Associate prefetch (Correlation prefetching)In order to solve the problem of sequential or step-size prefetch, relevance prefetch introduces an association table, which records the contact Miss after a miss. When Miss occurs again, all rows in the relational table are returned. Prefetch is divided into 2, 1. base, and 2. relicated. The steps shown in the figure show the two differences. Disadvantage: a large number of caches are required to store this relational table. It may take 1-2 m of SRAM to be very expensive.
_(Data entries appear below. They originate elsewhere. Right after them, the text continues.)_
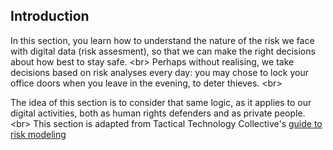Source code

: 
## Introduction

In this section, you learn how to understand the nature of the risk we face with digital data (risk assesment), so that we can make the right decisions about how best to stay safe.
&lt;br&gt;
Perhaps without realising, we take decisions based on risk analyses every day: you may chose to lock your office doors when you leave in the evening, to deter thieves. 
&lt;br&gt;

The idea of this section is to consider that same logic, as it applies to our digital activities, both as human rights defenders and as private people.
&lt;br&gt;
This section is adapted from Tactical Technology Collective&#39;s [guide to risk modeling](https://securityinabox.org/en/lgbti-mena/security-risk)
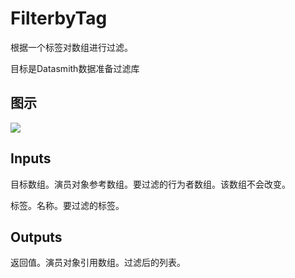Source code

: # FilterbyTag

根据一个标签对数组进行过滤。

目标是Datasmith数据准备过滤库

## 图示

![]($-20221218-18354492.png)

## Inputs

目标数组。演员对象参考数组。要过滤的行为者数组。该数组不会改变。

标签。名称。要过滤的标签。 

## Outputs

返回值。演员对象引用数组。过滤后的列表。
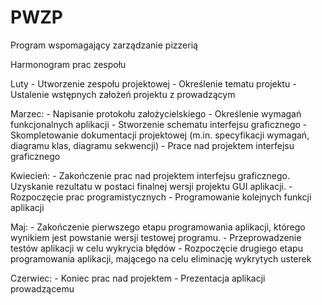 # PWZP
Program wspomagający zarządzanie pizzerią

Harmonogram prac zespołu

Luty
	- Utworzenie zespołu projektowej
	- Określenie tematu projektu
	- Ustalenie wstępnych założeń projektu z prowadzącym

Marzec:
	- Napisanie protokołu założycielskiego
	- Określenie wymagań funkcjonalnych aplikacji
	- Stworzenie schematu interfejsu graficznego
	- Skompletowanie dokumentacji projektowej (m.in. specyfikacji wymagań, diagramu klas, diagramu sekwencji) 
	- Prace nad projektem interfejsu graficznego

Kwiecień:
	- Zakończenie prac nad projektem interfejsu graficznego. Uzyskanie rezultatu w postaci finalnej wersji projektu GUI aplikacji. 
	- Rozpoczęcie prac programistycznych
	- Programowanie kolejnych funkcji aplikacji

Maj:
	- Zakończenie pierwszego etapu programowania aplikacji, którego wynikiem jest powstanie wersji testowej programu.
	- Przeprowadzenie testów aplikacji w celu wykrycia błędów
	- Rozpoczęcie drugiego etapu programowania aplikacji, mającego na celu eliminację wykrytych usterek

Czerwiec:
	- Koniec prac nad projektem
	- Prezentacja aplikacji prowadzącemu
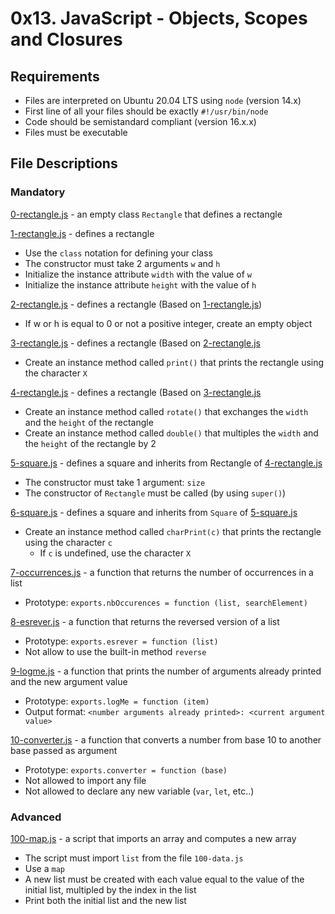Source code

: # 0x13. JavaScript - Objects, Scopes and Closures
## Requirements
- Files are interpreted on Ubuntu 20.04 LTS using `node` (version 14.x)
- First line of all your files should be exactly `#!/usr/bin/node`
- Code should be semistandard compliant (version 16.x.x)
- Files must be executable
## File Descriptions
### Mandatory
[0-rectangle.js](https://github.com/Gbeminiyi-S/alx-higher_level_programming/blob/main/0x13-javascript_objects_scopes_closures/0-rectangle.js) - an empty class `Rectangle` that defines a rectangle

[1-rectangle.js](https://github.com/Gbeminiyi-S/alx-higher_level_programming/blob/main/0x13-javascript_objects_scopes_closures/1-rectangle.js) - defines a rectangle
- Use the `class` notation for defining your class
- The constructor must take 2 arguments `w` and `h`
- Initialize the instance attribute `width` with the value of `w`
- Initialize the instance attribute `height` with the value of `h`

[2-rectangle.js](https://github.com/Gbeminiyi-S/alx-higher_level_programming/blob/main/0x13-javascript_objects_scopes_closures/2-rectangle.js) - defines a rectangle (Based on [1-rectangle.js](https://github.com/Gbeminiyi-S/alx-higher_level_programming/blob/main/0x13-javascript_objects_scopes_closures/1-rectangle.js))
- If w or h is equal to 0 or not a positive integer, create an empty object

[3-rectangle.js](https://github.com/Gbeminiyi-S/alx-higher_level_programming/blob/main/0x13-javascript_objects_scopes_closures/3-rectangle.js) - defines a rectangle (Based on [2-rectangle.js](https://github.com/Gbeminiyi-S/alx-higher_level_programming/blob/main/0x13-javascript_objects_scopes_closures/2-rectangle.js)
- Create an instance method called `print()` that prints the rectangle using the character `X`

[4-rectangle.js](https://github.com/Gbeminiyi-S/alx-higher_level_programming/blob/main/0x13-javascript_objects_scopes_closures/4-rectangle.js) - defines a rectangle (Based on [3-rectangle.js](https://github.com/Gbeminiyi-S/alx-higher_level_programming/blob/main/0x13-javascript_objects_scopes_closures/3-rectangle.js)
- Create an instance method called `rotate()` that exchanges the `width` and the `height` of the rectangle
- Create an instance method called `double()` that multiples the `width` and the `height` of the rectangle by 2

[5-square.js](https://github.com/Gbeminiyi-S/alx-higher_level_programming/blob/main/0x13-javascript_objects_scopes_closures/5-square.js) - defines a square and inherits from Rectangle of [4-rectangle.js](https://github.com/Gbeminiyi-S/alx-higher_level_programming/blob/main/0x13-javascript_objects_scopes_closures/4-rectangle.js)
- The constructor must take 1 argument: `size`
- The constructor of `Rectangle` must be called (by using `super()`)

[6-square.js](https://github.com/Gbeminiyi-S/alx-higher_level_programming/blob/main/0x13-javascript_objects_scopes_closures/6-square.js) - defines a square and inherits from `Square` of [5-square.js](https://github.com/Gbeminiyi-S/alx-higher_level_programming/blob/main/0x13-javascript_objects_scopes_closures/5-square.js)
- Create an instance method called `charPrint(c)` that prints the rectangle using the character `c`
  - If `c` is undefined, use the character `X`
  
 [7-occurrences.js](https://github.com/Gbeminiyi-S/alx-higher_level_programming/blob/main/0x13-javascript_objects_scopes_closures/7-occurrences.js) - a function that returns the number of occurrences in a list
- Prototype: `exports.nbOccurences = function (list, searchElement)`

[8-esrever.js](https://github.com/Gbeminiyi-S/alx-higher_level_programming/blob/main/0x13-javascript_objects_scopes_closures/8-esrever.js) - a function that returns the reversed version of a list
- Prototype: `exports.esrever = function (list)`
- Not allow to use the built-in method `reverse`

[9-logme.js](https://github.com/Gbeminiyi-S/alx-higher_level_programming/blob/main/0x13-javascript_objects_scopes_closures/9-logme.js) - a function that prints the number of arguments already printed and the new argument value
- Prototype: `exports.logMe = function (item)`
- Output format: `<number arguments already printed>: <current argument value>`

[10-converter.js](https://github.com/Gbeminiyi-S/alx-higher_level_programming/blob/main/0x13-javascript_objects_scopes_closures/10-converter.js) - a function that converts a number from base 10 to another base passed as argument
- Prototype: `exports.converter = function (base)`
- Not allowed to import any file
- Not allowed to declare any new variable (`var`, `let`, etc..)

### Advanced
[100-map.js](https://github.com/Gbeminiyi-S/alx-higher_level_programming/blob/main/0x13-javascript_objects_scopes_closures/100-map.js) - a script that imports an array and computes a new array
- The script must import `list` from the file `100-data.js`
- Use a `map`
- A new list must be created with each value equal to the value of the initial list, multipled by the index in the list
- Print both the initial list and the new list
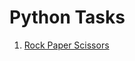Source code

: # Python Tasks

1. [Rock Paper Scissors](https://github.com/amayomode/Zuri-Tasks/tree/main/python/rock-paper-scissors)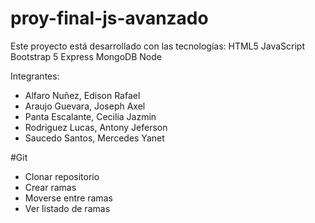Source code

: # proy-final-js-avanzado
Este proyecto está desarrollado con las tecnologías:
HTML5
JavaScript
Bootstrap 5
Express
MongoDB
Node

Integrantes: 
- Alfaro Nuñez, Edison Rafael 
- Araujo Guevara, Joseph Axel 
- Panta Escalante, Cecilia Jazmin
- Rodriguez Lucas, Antony Jeferson 
- Saucedo Santos, Mercedes Yanet


#Git
- Clonar repositorio
- Crear ramas 
- Moverse entre ramas
- Ver listado de ramas
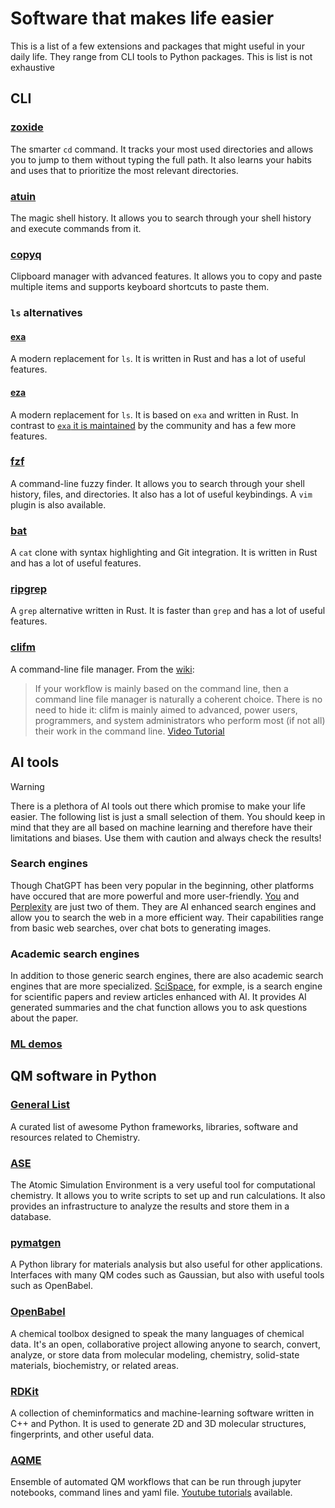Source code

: # Software that makes life easier
This is a list of a few extensions and packages that might useful in your daily life. They range from CLI tools to Python packages. This is list is not exhaustive

## CLI
### [zoxide](https://github.com/ajeetdsouza/zoxide)
The smarter `cd` command. It tracks your most used directories and allows you to jump to them without typing the full path. It also learns your habits and uses that to prioritize the most relevant directories.   
### [atuin](https://github.com/atuinsh/atuin)
The magic shell history. It allows you to search through your shell history and execute commands from it.    
### [copyq](https://hluk.github.io/CopyQ/)
Clipboard manager with advanced features. It allows you to copy and paste multiple items and supports keyboard shortcuts to paste them. 
### `ls` alternatives
#### [exa](https://github.com/ogham/exa)
A modern replacement for `ls`. It is written in Rust and has a lot of useful features.
#### [eza](https://github.com/eza-community/)
A modern replacement for `ls`. It is based on `exa` and written in Rust. In contrast to [`exa` it is maintained](https://github.com/ogham/exa/issues/1243) by the community and has a few more features.

### [fzf](https://github.com/junegunn/fzf)
A command-line fuzzy finder. It allows you to search through your shell history, files, and directories. It also has a lot of useful keybindings. A `vim` plugin is also available.

### [bat](https://github.com/sharkdp/bat)
A `cat` clone with syntax highlighting and Git integration. It is written in Rust and has a lot of useful features.

### [ripgrep](https://github.com/BurntSushi/ripgrep)
A `grep` alternative written in Rust. It is faster than `grep` and has a lot of useful features. 

### [clifm](https://github.com/leo-arch/clifm)
A command-line file manager. From the [wiki](https://github.com/leo-arch/clifm/wiki/Introduction#what-is-clifm):
>If your workflow is mainly based on the command line, then a command line file manager is naturally a coherent choice. There is no need to hide it: clifm is mainly aimed to advanced, power users, programmers, and system administrators who perform most (if not all) their work in the command line.
[Video Tutorial](https://www.youtube.com/watch?v=CJmcisw9F90)


## AI tools
>[!WARNING]  
>There is a plethora of AI tools out there which promise to make your life easier. The following list is just a small selection of them. You should keep in mind that they are all based on machine learning and therefore have their limitations and biases. Use them with caution and always check the results!
### Search engines
Though ChatGPT has been very popular in the beginning, other platforms have occured that are more powerful and more user-friendly. [You](https://you.com/) and [Perplexity](https://perplexity.ai/) are just two of them. They are AI enhanced search engines and allow you to search the web in a more efficient way. Their capabilities range from basic web searches, over chat bots to generating images. 
### Academic search engines
In addition to those generic search engines, there are also academic search engines that are more specialized. [SciSpace](https://typeset.io/), for exmple, is a search engine for scientific papers and review articles enhanced with AI. It provides AI generated summaries and the chat function allows you to ask questions about the paper. 
### [ML demos](https://github.com/MilesCranmer/awesome-ml-demos)

## QM software in Python
### [General List](https://github.com/lmmentel/awesome-python-chemistry)
A curated list of awesome Python frameworks, libraries, software and resources related to Chemistry.
### [ASE](https://wiki.fysik.dtu.dk/ase/index.html)
The Atomic Simulation Environment is a very useful tool for computational chemistry. It allows you to write scripts to set up and run calculations. It also provides an infrastructure to analyze the results and store them in a database.
### [pymatgen](https://pymatgen.org/)
A Python library for materials analysis but also useful for other applications. Interfaces with many QM codes such as Gaussian, but also with useful tools such as OpenBabel.
### [OpenBabel](http://openbabel.org/wiki/Main_Page)
A chemical toolbox designed to speak the many languages of chemical data. It's an open, collaborative project allowing anyone to search, convert, analyze, or store data from molecular modeling, chemistry, solid-state materials, biochemistry, or related areas.
### [RDKit](https://www.rdkit.org/)
A collection of cheminformatics and machine-learning software written in C++ and Python. It is used to generate 2D and 3D molecular structures, fingerprints, and other useful data.
### [AQME](https://github.com/jvalegre/aqme)
Ensemble of automated QM workflows that can be run through jupyter notebooks, command lines and yaml file.
[Youtube tutorials](https://www.youtube.com/channel/UCHRqI8N61bYxWV9BjbUI4Xw) available.
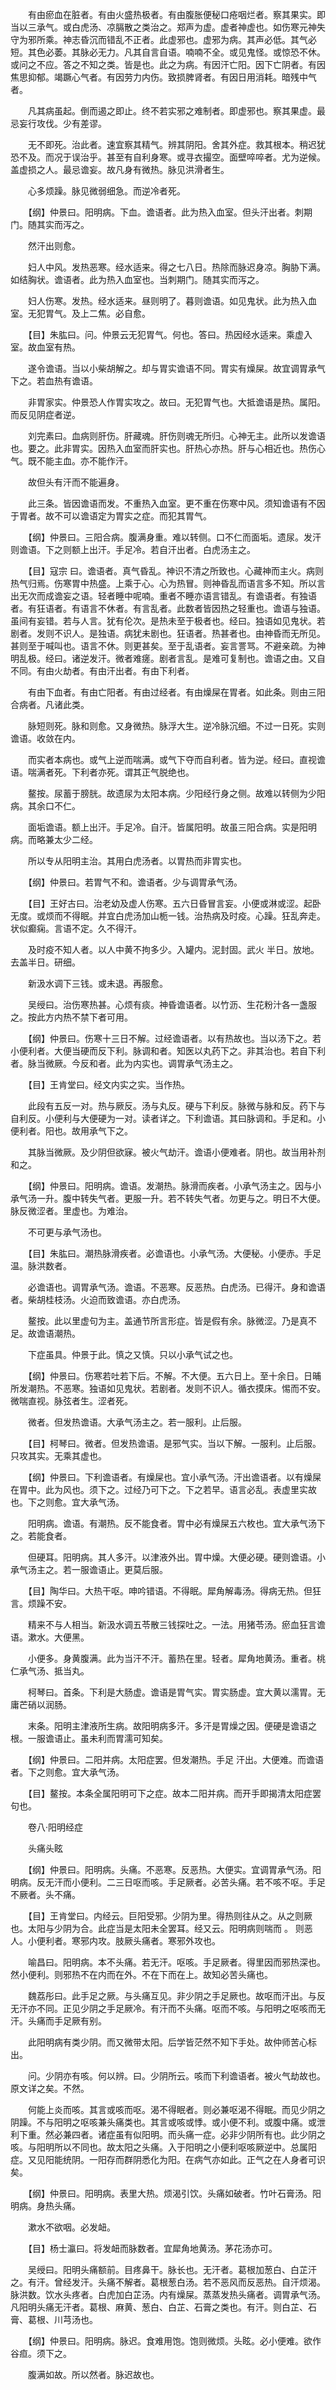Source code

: <!-- { "loadSidebar": true } -->
　　有由瘀血在脏者。有由火盛热极者。有由腹胀便秘口疮咽烂者。察其果实。即当以三承气。或白虎汤、凉膈散之类治之。郑声为虚。虚者神虚也。如伤寒元神失守为邪所乘。神志昏沉而错乱不正者。此虚邪也。虚邪为病。其声必低。其气必短。其色必萎。其脉必无力。凡其自言自语。喃喃不全。或见鬼怪。或惊恐不休。或问之不应。答之不知之类。皆是也。此之为病。有因汗亡阳。因下亡阴者。有因焦思抑郁。竭蹶心气者。有因劳力内伤。致损脾肾者。有因日用消耗。暗残中气者。

　　凡其病虽起。倒而遏之即止。终不若实邪之难制者。即虚邪也。察其果虚。最忌妄行攻伐。少有差谬。

　　无不即死。治此者。速宜察其精气。辨其阴阳。舍其外症。救其根本。稍迟犹恐不及。而况于误治乎。甚至有自利身寒。或寻衣撮空。面壁啐啐者。尤为逆候。盖虚损之人。最忌谵妄。故凡身有微热。脉见洪滑者生。

　　心多烦躁。脉见微弱细急。而逆冷者死。

　　【纲】仲景曰。阳明病。下血。谵语者。此为热入血室。但头汗出者。刺期门。随其实而泻之。

　　然汗出则愈。

　　妇人中风。发热恶寒。经水适来。得之七八日。热除而脉迟身凉。胸胁下满。如结胸状。谵语者。此为热入血室也。当刺期门。随其实而泻之。

　　妇人伤寒。发热。经水适来。昼则明了。暮则谵语。如见鬼状。此为热入血室。无犯胃气。及上二焦。必自愈。

　　【目】朱肱曰。问。仲景云无犯胃气。何也。答曰。热因经水适来。乘虚入室。故血室有热。

　　遂令谵语。当以小柴胡解之。却与胃实谵语不同。胃实有燥屎。故宜调胃承气下之。若血热有谵语。

　　非胃家实。仲景恐人作胃实攻之。故曰。无犯胃气也。大抵谵语是热。属阳。而反见阴症者逆。

　　刘完素曰。血病则肝伤。肝藏魂。肝伤则魂无所归。心神无主。此所以发谵语也。要之。此非胃实。因热入血室而肝实也。肝热心亦热。肝与心相近也。热伤心气。既不能主血。亦不能作汗。

　　故但头有汗而不能遍身。

　　此三条。皆因谵语而发。不重热入血室。更不重在伤寒中风。须知谵语有不因于胃者。故不可以谵语定为胃实之症。而犯其胃气。

　　【纲】仲景曰。三阳合病。腹满身重。难以转侧。口不仁而面垢。遗尿。发汗则谵语。下之则额上出汗。手足冷。若自汗出者。白虎汤主之。

　　【目】寇宗 曰。谵语者。真气昏乱。神识不清之所致也。心藏神而主火。病则热气归焉。伤寒胃中热盛。上乘于心。心为热冒。则神昏乱而语言多不知。所以言出无次而成谵妄之语。轻者睡中呢喃。重者不睡亦语言错乱。有谵语者。有独语者。有狂语者。有语言不休者。有言乱者。此数者皆因热之轻重也。谵语与独语。虽间有妄错。若与人言。犹有伦次。是热未至于极者也。经曰。独语如见鬼状。若剧者。发则不识人。是独语。病犹未剧也。狂语者。热甚者也。由神昏而无所见。甚则至于喊叫也。语言不休。则更甚矣。至于乱语者。妄言詈骂。不避亲疏。为神明乱极。经曰。诸逆发汗。微者难瘥。剧者言乱。是难可复制也。谵语之由。又自不同。有由火劫者。有由汗出者。有由下利者。

　　有由下血者。有由亡阳者。有由过经者。有由燥屎在胃者。如此条。则由三阳合病者。凡诸此类。

　　脉短则死。脉和则愈。又身微热。脉浮大生。逆冷脉沉细。不过一日死。实则谵语。收敛在内。

　　而实者本病也。或气上逆而喘满。或气下夺而自利者。皆为逆。经曰。直视谵语。喘满者死。下利者亦死。谓其正气脱绝也。

　　鳌按。尿蓄于膀胱。故遗尿为太阳本病。少阳经行身之侧。故难以转侧为少阳病。其余口不仁。

　　面垢谵语。额上出汗。手足冷。自汗。皆属阳明。故虽三阳合病。实是阳明病。而略兼太少二经。

　　所以专从阳明主治。其用白虎汤者。以胃热而非胃实也。

　　【纲】仲景曰。若胃气不和。谵语者。少与调胃承气汤。

　　【目】王好古曰。治老幼及虚人伤寒。五六日昏冒言妄。小便或淋或涩。起卧无度。或烦而不得眠。并宜白虎汤加山栀一钱。治热病及时疫。心躁。狂乱奔走。状似癫痫。言语不定。久不得汗。

　　及时疫不知人者。以人中黄不拘多少。入罐内。泥封固。武火 半日。放地。去盖半日。研细。

　　新汲水调下三钱。或未退。再服愈。

　　吴绶曰。治伤寒热甚。心烦有痰。神昏谵语者。以竹沥、生花粉汁各一盏服之。按此方内热不禁下者可用。

　　【纲】仲景曰。伤寒十三日不解。过经谵语者。以有热故也。当以汤下之。若小便利者。大便当硬而反下利。脉调和者。知医以丸药下之。非其治也。若自下利者。脉当微厥。今反和者。此为内实也。调胃承气汤主之。

　　【目】王肯堂曰。经文内实之实。当作热。

　　此段有五反一对。热与厥反。汤与丸反。硬与下利反。脉微与脉和反。药下与自利反。小便利与大便硬为一对。读者详之。下利谵语。其曰脉调和。手足和。小便利者。阳也。故用承气下之。

　　其脉当微厥。及少阴但欲寐。被火气劫汗。谵语小便难者。阴也。故当用补剂和之。

　　【纲】仲景曰。阳明病。谵语。发潮热。脉滑而疾者。小承气汤主之。因与小承气汤一升。腹中转失气者。更服一升。若不转失气者。勿更与之。明日不大便。脉反微涩者。里虚也。为难治。

　　不可更与承气汤也。

　　【目】朱肱曰。潮热脉滑疾者。必谵语也。小承气汤。大便秘。小便赤。手足温。脉洪数者。

　　必谵语也。调胃承气汤。谵语。不恶寒。反恶热。白虎汤。已得汗。身和谵语者。柴胡桂枝汤。火迫而致谵语。亦白虎汤。

　　鳌按。此以里虚句为主。盖通节所言形症。皆是假有余。脉微涩。乃是真不足。故谵语潮热。

　　下症虽具。仲景于此。慎之又慎。只以小承气试之也。

　　【纲】仲景曰。伤寒若吐若下后。不解。不大便。五六日上。至十余日。日晡所发潮热。不恶寒。独语如见鬼状。若剧者。发则不识人。循衣摸床。惕而不安。微喘直视。脉弦者生。涩者死。

　　微者。但发热谵语。大承气汤主之。若一服利。止后服。

　　【目】柯琴曰。微者。但发热谵语。是邪气实。当以下解。一服利。止后服。只攻其实。无乘其虚也。

　　【纲】仲景曰。下利谵语者。有燥屎也。宜小承气汤。汗出谵语者。以有燥屎在胃中。此为风也。须下之。过经乃可下之。下之若早。语言必乱。表虚里实故也。下之则愈。宜大承气汤。

　　阳明病。谵语。有潮热。反不能食者。胃中必有燥屎五六枚也。宜大承气汤下之。若能食者。

　　但硬耳。阳明病。其人多汗。以津液外出。胃中燥。大便必硬。硬则谵语。小承气汤主之。若一服谵语止。更莫后服。

　　【目】陶华曰。大热干呕。呻吟错语。不得眠。犀角解毒汤。得病无热。但狂言。烦躁不安。

　　精来不与人相当。新汲水调五苓散三钱探吐之。一法。用猪苓汤。瘀血狂言谵语。漱水。大便黑。

　　小便多。身黄腹满。此为当汗不汗。蓄热在里。轻者。犀角地黄汤。重者。桃仁承气汤、抵当丸。

　　柯琴曰。首条。下利是大肠虚。谵语是胃气实。胃实肠虚。宜大黄以濡胃。无庸芒硝以润肠。

　　末条。阳明主津液所生病。故阳明病多汗。多汗是胃燥之因。便硬是谵语之根。一服谵语止。虽未利而胃濡可知矣。

　　【纲】仲景曰。二阳并病。太阳症罢。但发潮热。手足 汗出。大便难。而谵语者。下之则愈。宜大承气汤。

　　【目】鳌按。本条全属阳明可下之症。故本二阳并病。而开手即揭清太阳症罢句也。

　　卷八·阳明经症

　　头痛头眩

　　【纲】仲景曰。阳明病。头痛。不恶寒。反恶热。大便实。宜调胃承气汤。阳明病。反无汗而小便利。二三日呕而咳。手足厥者。必苦头痛。若不咳不呕。手足不厥者。头不痛。

　　【目】王肯堂曰。内经云。巨阳受邪。少阴为里。得热则往从之。从之则厥也。太阳与少阴为合。此症当是太阳未全罢耳。经又云。阳明病则喘而 。 则恶人。小便利者。寒邪内攻。肢厥头痛者。寒邪外攻也。

　　喻昌曰。阳明病。本不头痛。若无汗。呕咳。手足厥者。得里因而邪热深也。然小便利。则邪热不在内而在外。不在下而在上。故知必苦头痛也。

　　魏荔彤曰。此手足之厥。与头痛互见。非少阴之手足厥也。故呕而汗出。与反无汗亦不同。正见少阴之手足厥冷。有汗而不头痛。呕而不咳。与阳明之呕咳而无汗。头痛而手足厥有别。

　　此阳明病有类少阴。而又微带太阳。后学皆茫然不知下手处。故仲师苦心标出。

　　问。少阴亦有咳。何以辨。曰。少阴所云。咳而下利谵语者。被火气劫故也。原文详之矣。不然。

　　何能上炎而咳。其言或咳而呕。渴不得眠者。则必兼呕渴不得眠。而见少阴之阴躁。不与阳明之呕咳兼头痛类也。其言或咳或悸。或小便不利。或腹中痛。或泄利下重。然必兼四者。诸症虽有似阳明。而头痛一症。必非少阴所有也。此少阴之咳。与阳明所以不同也。故太阳之头痛。入于阳明之小便利呕咳厥逆中。总属阳症。又见阳能统阴。一阳存而群阴悉化为阳。在病气亦如此。正气之在人身者可识矣。

　　【纲】仲景曰。阳明病。表里大热。烦渴引饮。头痛如破者。竹叶石膏汤。阳明病。身热头痛。

　　漱水不欲咽。必发衄。

　　【目】杨士瀛曰。将发衄而脉数者。宜犀角地黄汤。茅花汤亦可。

　　吴绶曰。阳明头痛额前。目疼鼻干。脉长也。无汗者。葛根加葱白、白芷汗之。有汗。曾经发汗。头痛不解者。葛根葱白汤。若不恶风而反恶热。自汗烦渴。脉洪数。饮水头疼者。白虎加白芷汤。内有燥屎。蒸蒸发热头痛者。调胃承气汤。凡阳明头痛无汗者。葛根、麻黄、葱白、白芷、石膏之类也。有汗。则白芷、石膏、葛根、川芎汤也。

　　【纲】仲景曰。阳明病。脉迟。食难用饱。饱则微烦。头眩。必小便难。欲作谷疸。须下之。

　　腹满如故。所以然者。脉迟故也。

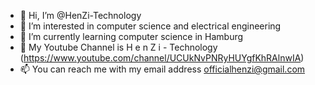 - 👋 Hi, I’m @HenZi-Technology
- 👀 I’m interested in computer science and electrical engineering
- 🌱 I’m currently learning computer science in Hamburg
- 💞️ My Youtube Channel is H e n Z i - Technology (https://www.youtube.com/channel/UCUkNvPNRyHUYgfKhRAlnwIA)
- 📫 You can reach me with my email address officialhenzi@gmail.com

<!---
HenZi-Technology/HenZi-Technology is a ✨ special ✨ repository because its `README.md` (this file) appears on your GitHub profile.
You can click the Preview link to take a look at your changes.
--->
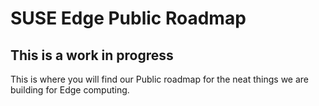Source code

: # SUSE Edge Public Roadmap
## This is a work in progress
This is where you will find our Public roadmap for the neat things we are building for Edge computing.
Content relevance prefetch (Content-based prefetching)In this way, check the content to see if it is a pointer or address, and feel that it is about to be accessed. If it is, prefetch it. The heuristic rule is to divide the cacheline into 4-byte blocks. The block is divided into several segments. 1. Compare the Compare bits of the Miss address and other addresses. If the matched prefetch is data of the same base address. 2. If compare bits are all 0, check that if the filter bits is not 0, It is a similar address. If compare bits are all 1 filters bits are all 0, it is also considered as a similar address 3. align bits must be 00. Disadvantages: prefetch is sent based on the last Miss content, so it may become a situation where every Miss content occurs, the indirect matrix and the following standard form do not work
The content source of this page is from Internet, which doesn't represent Alibaba Cloud's opinion;
products and services mentioned on that page don't have any relationship with Alibaba Cloud. If the
content of the page makes you feel confusing, please write us an email, we will handle the problem
within 5 days after receiving your email.
If you find any instances of plagiarism from the community, please send an email to:
info-contact@alibabacloud.com
and provide relevant evidence. A staff member will contact you within 5 working days.